В глазах Харакири загорелся такой бешеный огонь, что я струхнула: еще и в самом деле убьет, он же чокнутый.
— С ума сошел? — ужаснулась я. — Убийство, это не подвиг, а преступление!
— Зато он тебя не заложит, а о том, что мы здесь были, все равно не узнает никто: у нас нет даже общих знакомых. Согласен, убивать без всякой идеи преступно, но все же лучше его убить, — посоветовал Харакири. — Я бы убил на всякий случай.
Сергей, после такого заявления некоторое время растерянно хлопавший глазами, вдруг озверел.
— Да я сам тебя сейчас, придурок, убью! — завопил он и, как абсолютно невоспитанный человек, бросился на гостя.
И тут же поплатился за плохое воспитание: Харакири сразу начал его убивать.
Я смотрела на это безобразие, расстраивалась и очень за Сергея переживала.
“Вот ненароком грохнет его сейчас Харакири (каких чудес на свете не бывает), и снова останусь без крыши, — думала я, имея ввиду самую элементарную крышу над головой. — Ну что за несчастливый он мужик, Сергей этот? То Женька мял ему бока, теперь вот Харакири за него взялся. От всех моих воздыхателей пострадал. Хотя, еще не от всех, еще ему страдать и страдать, раз ступил на этот путь скользкий.”
Под скользким путем я, конечно же, имела ввиду знакомство со мной.

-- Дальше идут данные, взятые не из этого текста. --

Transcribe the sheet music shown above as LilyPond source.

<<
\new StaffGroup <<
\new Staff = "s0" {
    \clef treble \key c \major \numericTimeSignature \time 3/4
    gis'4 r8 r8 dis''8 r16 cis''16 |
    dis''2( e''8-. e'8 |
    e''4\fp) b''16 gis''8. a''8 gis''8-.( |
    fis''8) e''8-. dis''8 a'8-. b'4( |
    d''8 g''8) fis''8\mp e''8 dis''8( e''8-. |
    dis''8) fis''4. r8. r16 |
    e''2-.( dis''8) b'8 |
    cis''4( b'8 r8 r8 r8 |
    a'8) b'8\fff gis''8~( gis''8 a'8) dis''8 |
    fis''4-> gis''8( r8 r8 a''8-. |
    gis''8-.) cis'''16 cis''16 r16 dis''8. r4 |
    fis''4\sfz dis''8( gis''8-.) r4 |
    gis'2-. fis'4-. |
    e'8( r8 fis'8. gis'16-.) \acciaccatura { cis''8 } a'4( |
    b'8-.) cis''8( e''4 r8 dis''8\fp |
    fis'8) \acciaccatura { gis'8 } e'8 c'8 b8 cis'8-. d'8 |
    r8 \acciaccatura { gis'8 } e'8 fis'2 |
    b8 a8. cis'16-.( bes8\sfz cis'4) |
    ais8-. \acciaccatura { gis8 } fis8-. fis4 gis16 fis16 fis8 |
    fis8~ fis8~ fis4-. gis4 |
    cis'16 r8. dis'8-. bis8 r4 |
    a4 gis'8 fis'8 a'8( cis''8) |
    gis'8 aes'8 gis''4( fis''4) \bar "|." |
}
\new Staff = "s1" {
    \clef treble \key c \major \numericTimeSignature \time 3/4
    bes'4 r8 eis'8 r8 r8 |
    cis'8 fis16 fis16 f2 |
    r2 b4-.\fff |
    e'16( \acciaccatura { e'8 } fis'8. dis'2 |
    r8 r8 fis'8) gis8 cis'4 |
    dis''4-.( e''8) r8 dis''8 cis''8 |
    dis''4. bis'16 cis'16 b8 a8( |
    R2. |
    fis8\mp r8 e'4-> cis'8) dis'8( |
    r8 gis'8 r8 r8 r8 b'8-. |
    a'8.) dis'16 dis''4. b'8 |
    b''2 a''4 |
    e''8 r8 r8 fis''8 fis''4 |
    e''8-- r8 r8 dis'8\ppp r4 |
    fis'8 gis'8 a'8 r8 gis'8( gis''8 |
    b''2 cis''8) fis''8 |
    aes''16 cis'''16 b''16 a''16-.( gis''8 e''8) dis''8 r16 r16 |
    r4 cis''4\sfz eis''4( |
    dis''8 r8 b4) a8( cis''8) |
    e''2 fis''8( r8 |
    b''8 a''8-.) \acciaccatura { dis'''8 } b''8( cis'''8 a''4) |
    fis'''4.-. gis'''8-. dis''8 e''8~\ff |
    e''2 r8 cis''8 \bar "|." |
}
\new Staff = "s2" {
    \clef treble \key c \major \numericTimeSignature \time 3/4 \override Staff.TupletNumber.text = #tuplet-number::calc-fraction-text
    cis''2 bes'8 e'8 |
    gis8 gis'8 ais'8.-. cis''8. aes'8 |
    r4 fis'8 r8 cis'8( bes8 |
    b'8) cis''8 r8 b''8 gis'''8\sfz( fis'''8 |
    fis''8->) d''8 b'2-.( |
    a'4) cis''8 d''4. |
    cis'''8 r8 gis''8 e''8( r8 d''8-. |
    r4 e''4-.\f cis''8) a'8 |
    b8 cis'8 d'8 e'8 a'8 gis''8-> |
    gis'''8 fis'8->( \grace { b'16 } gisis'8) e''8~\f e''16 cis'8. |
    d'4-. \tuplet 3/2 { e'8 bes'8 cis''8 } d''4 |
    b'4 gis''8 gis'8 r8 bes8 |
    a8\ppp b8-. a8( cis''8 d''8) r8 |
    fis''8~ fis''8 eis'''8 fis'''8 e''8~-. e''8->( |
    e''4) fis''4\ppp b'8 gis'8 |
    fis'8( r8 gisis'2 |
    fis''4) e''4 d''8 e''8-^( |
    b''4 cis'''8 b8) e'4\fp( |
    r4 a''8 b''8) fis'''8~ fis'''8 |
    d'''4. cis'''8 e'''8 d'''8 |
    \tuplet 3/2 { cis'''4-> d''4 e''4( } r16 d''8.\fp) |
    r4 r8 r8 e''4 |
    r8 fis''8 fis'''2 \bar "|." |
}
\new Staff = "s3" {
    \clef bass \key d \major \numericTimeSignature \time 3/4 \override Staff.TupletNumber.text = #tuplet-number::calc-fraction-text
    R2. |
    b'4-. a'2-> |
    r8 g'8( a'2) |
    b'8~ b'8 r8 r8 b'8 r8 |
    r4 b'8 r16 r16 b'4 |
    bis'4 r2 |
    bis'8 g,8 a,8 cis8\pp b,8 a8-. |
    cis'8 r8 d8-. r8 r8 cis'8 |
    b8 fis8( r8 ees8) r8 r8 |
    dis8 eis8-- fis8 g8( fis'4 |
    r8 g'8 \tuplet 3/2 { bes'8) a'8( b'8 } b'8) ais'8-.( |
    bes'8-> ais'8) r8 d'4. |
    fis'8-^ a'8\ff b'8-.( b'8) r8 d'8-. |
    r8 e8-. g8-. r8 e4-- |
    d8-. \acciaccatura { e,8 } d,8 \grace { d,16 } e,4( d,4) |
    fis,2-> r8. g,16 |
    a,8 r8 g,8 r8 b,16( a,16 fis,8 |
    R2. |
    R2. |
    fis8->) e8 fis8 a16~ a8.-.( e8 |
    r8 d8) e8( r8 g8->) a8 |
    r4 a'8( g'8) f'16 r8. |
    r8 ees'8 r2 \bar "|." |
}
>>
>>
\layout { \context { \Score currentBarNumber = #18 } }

Однако, пока мною овладевали всевозможные переживания, на поле битвы тоже все не стояло: там произошли некоторые изменения. Теперь был повержен Харакири (он громко вопил), а Сергей, пользуясь случаем, за малым его не убивал. Такая расстановка сил значительно больше мне понравилась.
“Будь что будет, — подумала я. — Все в руках Господа, тем более, что Харакири лишний и опасный свидетель, а Сергей хозяин “Бентли” и этой квартиры. Когда останемся наедине, уж найду что сказать в свое оправдание. Опять же, собственное преступление ему поможет снисходительней относиться к чужим недостаткам.”
— София! София! — тем временем взывал о помощи Харакири. — София, спаси! Помоги!
Но мне было некогда: я расправляла подол своего дорого платья, который (увы!) был недопустимо помят. “Горе-горем, — думала я, — но с платьем могла бы быть и поаккуратней, оно стоит того.”
Отвлеклась буквально на минуту, но как все сильно изменилось: теперь Харакири моего Сергея безбожно убивал и, несмотря на то, что и сам неплохо справлялся, по привычке все еще звал меня на помощь:
— София! Помоги!
“Сергей, конечно, хозяин квартиры, — подумала я, — но где гарантии, что он, узнав о баговском покушении на президента, не наложит в штаны? Гарантий никаких!”
Из этого следовало, что нет гарантий и в том, что я смогу воспользоваться его квартирой, вследствие чего (вполне возможно) вынуждена буду скрываться от Владимира Владимировича в очень неконфортабельных условиях.